## Spatial grounding data

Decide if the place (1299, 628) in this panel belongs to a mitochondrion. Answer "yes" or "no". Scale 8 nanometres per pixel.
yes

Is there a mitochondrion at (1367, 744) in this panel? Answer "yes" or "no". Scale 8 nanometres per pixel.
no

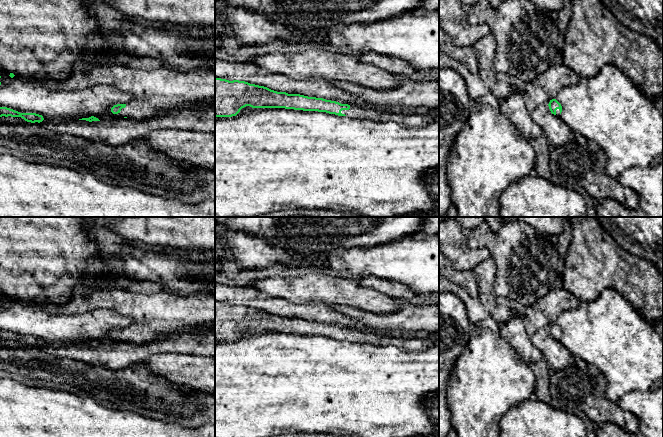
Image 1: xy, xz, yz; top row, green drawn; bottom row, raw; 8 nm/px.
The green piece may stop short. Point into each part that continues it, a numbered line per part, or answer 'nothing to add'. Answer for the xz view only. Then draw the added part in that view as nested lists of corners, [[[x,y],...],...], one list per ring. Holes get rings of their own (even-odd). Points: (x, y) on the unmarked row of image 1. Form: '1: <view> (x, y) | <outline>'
1: xz (369, 337) | [[[350,329],[349,334],[342,334],[342,338],[348,341],[373,344],[375,346],[396,346],[405,351],[422,351],[431,348],[435,341],[430,339],[412,338],[406,339],[403,337],[388,337],[378,335],[373,331],[359,331]]]

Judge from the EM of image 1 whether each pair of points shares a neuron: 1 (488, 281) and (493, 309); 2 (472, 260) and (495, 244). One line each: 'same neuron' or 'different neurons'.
1: same neuron
2: different neurons

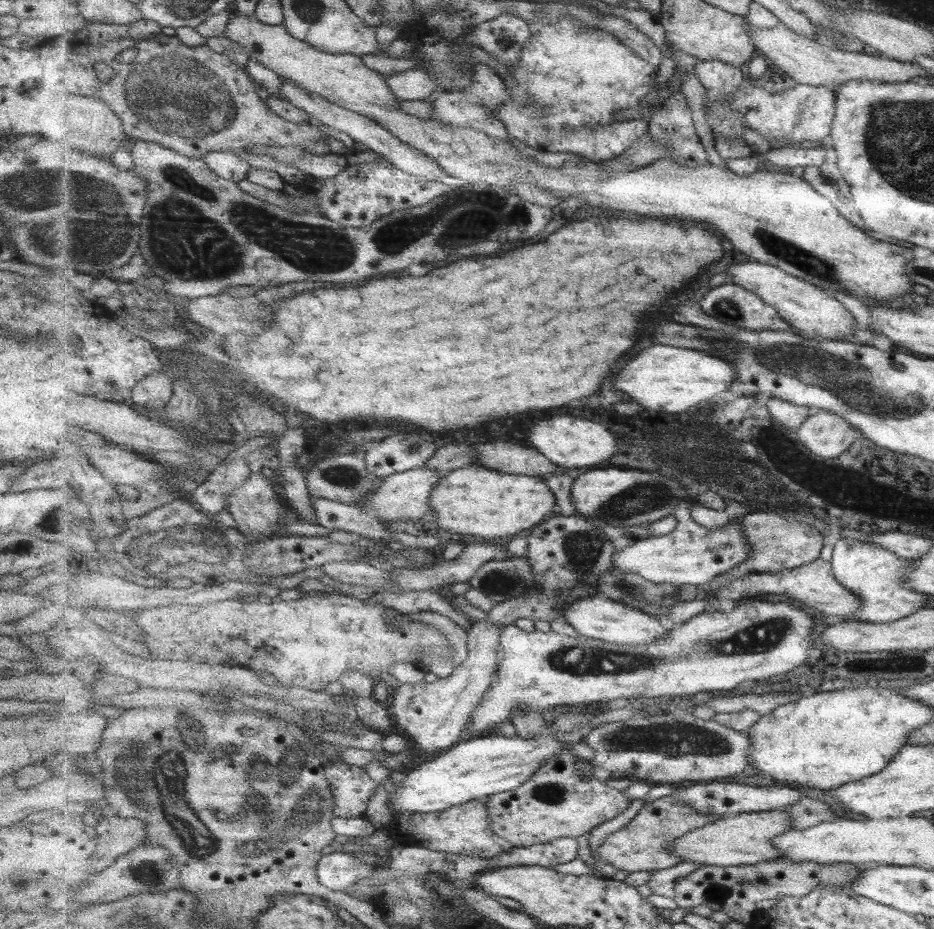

## Task instructions
Please write out all the data again word for word, but not the pictures.

## Problem solution
Decide if the place (1299, 628) in this panel belongs to a mitochondrion. Answer "yes" or "no". Scale 8 nanometres per pixel.
yes

Is there a mitochondrion at (1367, 744) in this panel? Answer "yes" or "no". Scale 8 nanometres per pixel.
no

Image 1: xy, xz, yz; top row, green drawn; bottom row, raw; 8 nm/px.
The green piece may stop short. Point into each part that continues it, a numbered line per part, or answer 'nothing to add'. Answer for the xz view only. Then draw the added part in that view as nested lists of corners, [[[x,y],...],...], one list per ring. Holes get rings of their own (even-odd). Points: (x, y) on the unmarked row of image 1. Form: '1: <view> (x, y) | <outline>'
1: xz (369, 337) | [[[350,329],[349,334],[342,334],[342,338],[348,341],[373,344],[375,346],[396,346],[405,351],[422,351],[431,348],[435,341],[430,339],[412,338],[406,339],[403,337],[388,337],[378,335],[373,331],[359,331]]]

Judge from the EM of image 1 whether each pair of points shares a neuron: 1 (488, 281) and (493, 309); 2 (472, 260) and (495, 244). One line each: 'same neuron' or 'different neurons'.
1: same neuron
2: different neurons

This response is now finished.